OneTrust DataGuidance confirmed, on 4 November 2019, with Dr. Mohamed Hegazy, Head of Regulations and Laws Committee, Ministry of Communications and Information Technology, that the Egyptian House of Representatives had approved, in principle, on 3 November 2019, the draft of Egypt’s first law on data protection (‘the Draft Law’), which is estimated to enter into force by the end of 2019. In particular, the Draft Law includes consent requirements for the collection, processing and disclosure of personal data, provisions on data transfers and fines for violations, which can also be found in the General Data Protection Regulation (Regulation (EU) 2016/679) (‘GDPR’). Moreover, the Draft Law also contains unique provisions regarding, among other things, the lawfulness of data processing and the processing of special categories of personal data.

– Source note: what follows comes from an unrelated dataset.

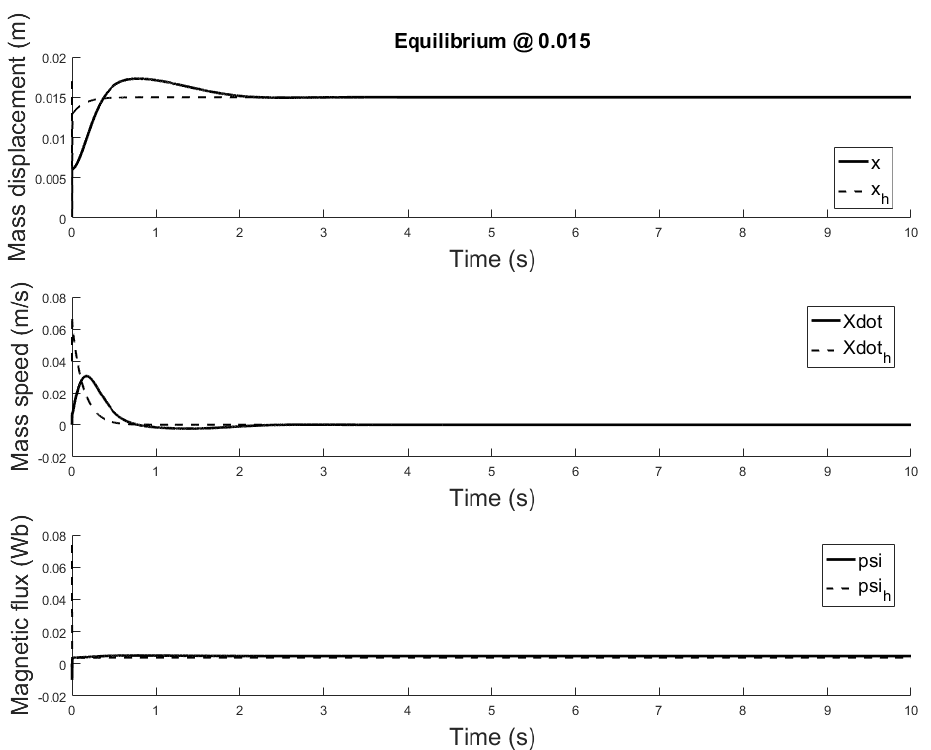
Figure 19. Observer and plant state estimates for initial conditions: x 0 = 0.006 m, ˆ x 0 = 0.001 m and . x 0 = 0 m/s, ˆ x 0 = 0.04 m/s and ψ = 0 Wb, ˆ ψ = 0.07 Wb, equilibrium at x = 0.015.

Mohamed Hashish, Partner at Soliman, Hashish & Partners, told OneTrust DataGuidance, “This is the first time for Egypt to have a special law protecting personal data. […] Despite the fact that the GDPR was taken as a base for the Draft Law, the level of drafting and protection adopted under the GDPR is not comparable with the Draft Law […]. The GDPR puts great emphasis on the transparency principle relating to processing of personal data, while the Draft Law does not follow the same level of emphasis [and] […] exempts [from its scope] the Central Bank of Egypt (‘CBE’) and all entities (including banks) that are subject to CBE’s supervision. […] [Moreover], the Draft Law does not allow the processing of personal data when the same is necessary for the purpose of legitimate interest of the controller or by a third party, […] [and] does not restrict the processing of special categories of personal data […] and/or personal data related to criminal convictions and offences, which is the case in the GDPR.”
The Executive Chairman may issue actions [such as] warnings of suspension of licensing, authorisation or accreditation.

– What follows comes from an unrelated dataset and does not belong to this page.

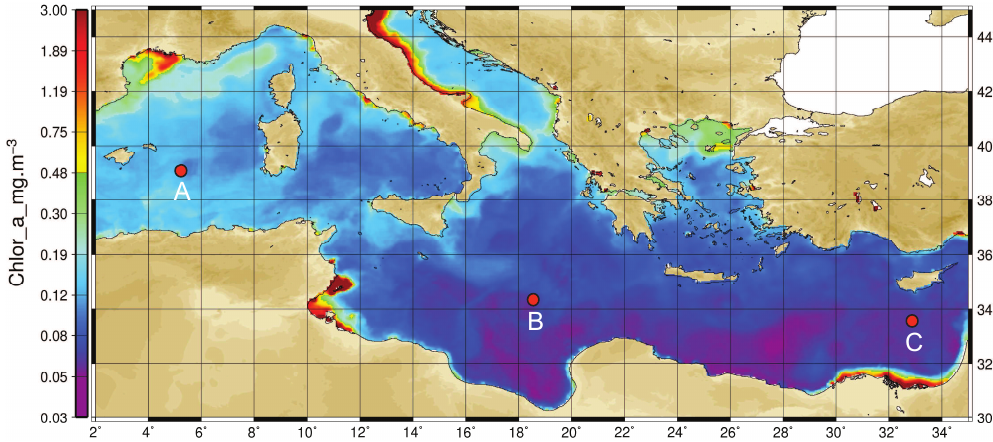
Fig. 1. Location of the stations A, B, and C sampled during the BOUM cruise, superimposed on a SeaWIFS ocean color composite indicating values of total chlorophyll- a (15 June–15 July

Furthermore, the Draft Law contains different data transfer requirements than the GDPR. While Article 49 of the GDPR contains a list of exemptions under which data transfers are allowed, such as explicit consent of the data subject, the performance of a contract between the data subject and the controller, important reasons of public interest or the establishment, exercise or defence of legal claims, the Draft Law provides for one, two-fold exception.
Hashish highlighted, “Article 14 of the Draft Law prohibits any act of transfer, storage and/or sharing of personal data which was collected or prepared for processing to any foreign State unless […] [there is a] protection level that is not less than the one adopted by the Draft Law and a license by the Personal Data Protection Centre (‘the Centre’) is obtained. […] It is not clear yet how the licensing process will work, however, […] [it] will depend on a number of factors including, inter alia, the country to which the personal data will be transferred, national security concerns, and whether or not the said country allows the transfer of personal data to Egypt.”
Moreover, the Draft Law also introduces enforcement powers to ensure the data protection within Egypt, in addition to the provisions of civil and criminal liability. In particular, Article 29 of the Draft Law vests the Executive Chairman of the Centre, in case of any breach of the provisions of the Draft Law, with the authority to remove the violation’s causes and effects.
Esraa Mohamed, Attorney at Youssry Saleh & Partners, told OneTrust DataGuidance “[…] [In particular, the Executive Chairman may issue actions [such as] warnings of suspension of licensing, authorisation or accreditation, in whole or in part, for a specified period, [as well as] suspensions or withdrawals, in whole or in part, [of] the license, permit or accreditation […]. [Moreover, the Executive Chairman can] publish a statement of the violations that have been proven in one or more mass media at the expense of the violator [and] subject the controller or processor to the technical supervision of the Centre [in order] to ensure the protection of personal data at their expense […].”